Lecture 4: EC Coupling (Striated Muscle)

Question 1

Which muscles does the somatic nervous system affect?

Answer 1

somatic nervous system → motor neurons → skeletal muscles

Question 2

Which muscles does the autonomic nervous system affect?

Answer 2

autonomic nervous system → sympathetic and parasympathetic nervous system → smooth, cardiac muscle

Question 3

What are the general steps in EC-coupling in a typical skeletal muscle?

Answer 3

excitation:

• 1. excitation: action potential depolarizes sarcolemma (cell membrane)
• 2. coupling: depolarization linked to Ca2+ release from sarcoplasmic reticulum
• 3. coupling: Ca2+ binds to troponin, shifts configuration of tropomyosin, revealing myosin binding sites on actin
• 4. contraction: cross-bridge cycling and sarcomere shortening

relaxation:

• sarcolemma repolarizes and cytoplasmic [Ca2+] returns to resting levels

Question 4

1. Excitation

Are most vertebrate skeletal muscles neurogenic or myogenic?

Answer 4

most are neurogenic (stimulated by neurons)

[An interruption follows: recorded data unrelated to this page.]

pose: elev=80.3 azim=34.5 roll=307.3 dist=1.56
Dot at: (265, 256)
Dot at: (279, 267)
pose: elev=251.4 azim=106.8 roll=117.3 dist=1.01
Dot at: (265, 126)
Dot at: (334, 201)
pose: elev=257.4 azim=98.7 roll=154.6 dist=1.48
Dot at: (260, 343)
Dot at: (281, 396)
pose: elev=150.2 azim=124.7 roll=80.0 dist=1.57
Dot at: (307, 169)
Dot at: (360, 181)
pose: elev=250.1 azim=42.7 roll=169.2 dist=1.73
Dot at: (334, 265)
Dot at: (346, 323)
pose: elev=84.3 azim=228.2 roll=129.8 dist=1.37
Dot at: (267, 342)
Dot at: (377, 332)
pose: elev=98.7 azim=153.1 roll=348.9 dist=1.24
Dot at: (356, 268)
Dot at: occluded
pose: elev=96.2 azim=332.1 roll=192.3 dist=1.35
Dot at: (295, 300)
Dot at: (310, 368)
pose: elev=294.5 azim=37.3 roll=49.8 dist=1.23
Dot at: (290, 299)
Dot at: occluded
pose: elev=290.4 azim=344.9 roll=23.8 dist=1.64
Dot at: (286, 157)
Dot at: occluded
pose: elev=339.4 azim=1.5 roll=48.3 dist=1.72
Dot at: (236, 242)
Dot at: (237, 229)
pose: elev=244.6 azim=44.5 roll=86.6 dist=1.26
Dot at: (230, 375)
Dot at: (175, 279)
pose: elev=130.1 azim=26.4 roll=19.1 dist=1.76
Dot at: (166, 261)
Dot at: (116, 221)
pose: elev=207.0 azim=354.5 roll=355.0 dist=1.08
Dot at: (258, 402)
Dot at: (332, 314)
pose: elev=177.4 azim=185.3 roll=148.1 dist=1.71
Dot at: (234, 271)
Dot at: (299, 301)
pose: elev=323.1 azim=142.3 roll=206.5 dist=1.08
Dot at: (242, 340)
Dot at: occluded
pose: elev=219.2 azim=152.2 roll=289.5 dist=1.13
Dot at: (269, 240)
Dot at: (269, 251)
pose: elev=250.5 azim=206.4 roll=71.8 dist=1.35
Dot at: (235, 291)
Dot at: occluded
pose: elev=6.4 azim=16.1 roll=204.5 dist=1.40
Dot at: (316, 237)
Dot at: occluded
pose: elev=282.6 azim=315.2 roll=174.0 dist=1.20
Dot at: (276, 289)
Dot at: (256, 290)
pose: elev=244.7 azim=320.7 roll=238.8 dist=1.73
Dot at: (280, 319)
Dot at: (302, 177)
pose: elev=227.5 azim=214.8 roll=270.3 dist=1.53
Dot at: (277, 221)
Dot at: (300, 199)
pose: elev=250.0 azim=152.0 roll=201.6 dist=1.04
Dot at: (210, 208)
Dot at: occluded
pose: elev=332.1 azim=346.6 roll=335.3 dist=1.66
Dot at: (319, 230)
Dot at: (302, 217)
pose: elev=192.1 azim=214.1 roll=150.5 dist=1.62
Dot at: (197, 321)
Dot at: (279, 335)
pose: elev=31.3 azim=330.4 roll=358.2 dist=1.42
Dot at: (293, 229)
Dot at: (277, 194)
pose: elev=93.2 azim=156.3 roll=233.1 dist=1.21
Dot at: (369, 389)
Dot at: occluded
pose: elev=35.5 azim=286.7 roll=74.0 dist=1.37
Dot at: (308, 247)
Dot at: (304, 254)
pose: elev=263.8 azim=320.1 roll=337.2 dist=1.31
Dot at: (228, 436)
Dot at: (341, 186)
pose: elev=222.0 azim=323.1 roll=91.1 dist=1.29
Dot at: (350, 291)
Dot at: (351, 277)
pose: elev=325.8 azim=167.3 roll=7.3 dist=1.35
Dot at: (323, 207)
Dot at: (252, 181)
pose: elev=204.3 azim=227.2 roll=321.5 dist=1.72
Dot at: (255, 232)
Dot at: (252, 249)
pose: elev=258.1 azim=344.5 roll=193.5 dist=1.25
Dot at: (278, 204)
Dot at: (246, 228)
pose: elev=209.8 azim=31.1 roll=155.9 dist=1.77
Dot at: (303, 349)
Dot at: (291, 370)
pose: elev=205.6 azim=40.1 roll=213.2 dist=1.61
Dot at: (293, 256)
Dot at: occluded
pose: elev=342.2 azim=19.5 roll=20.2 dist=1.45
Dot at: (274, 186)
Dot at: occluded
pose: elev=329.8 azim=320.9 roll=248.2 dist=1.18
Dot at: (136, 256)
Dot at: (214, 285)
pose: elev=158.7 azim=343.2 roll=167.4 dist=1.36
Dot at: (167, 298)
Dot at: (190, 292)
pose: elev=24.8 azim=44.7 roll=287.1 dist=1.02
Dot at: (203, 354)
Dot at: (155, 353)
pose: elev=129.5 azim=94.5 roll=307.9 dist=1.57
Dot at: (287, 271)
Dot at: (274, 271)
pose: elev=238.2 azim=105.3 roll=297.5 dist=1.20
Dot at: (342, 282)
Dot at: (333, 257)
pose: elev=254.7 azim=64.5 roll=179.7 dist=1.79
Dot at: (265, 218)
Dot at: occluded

• stimulated by ACh from a motor neuron

Question 5

1. Excitation

What are twitch muscles innervated by?

Answer 5

each cell is innervated by one neuron

Question 6

1. Excitation

What are tonic muscles innervated by?

Answer 6

each cell is innervated by multiple neurons

Question 7

1. Excitation

What happens when motor neurons in vertebrates are stimulated?

Answer 7

• motor neurons release ACh from synpatic vesicles
• ACh diffuses across the neuromuscular synapse

Question 8

1. Excitation

What is the motor endplate?

Answer 8

specialized postsynaptic region of a muscle cell immediately across from the synaptic cleft from the presynaptic axon terminal

• is extensively folded and has high density of nicotinic ACh

Question 9

1. Excitation

What does excitation require?

Answer 9

requires depolarization of the sarcolemma

• one open channel depolarizes the sarcolemma by approximately 0.3 mV
• sarcolemma resting membrane potential is around -70 mV

Question 10

1. Excitation

What is depolarization due to?

Answer 10

due to opening of Na+ channels (followed by Ca2+ channels in cardiac muscle)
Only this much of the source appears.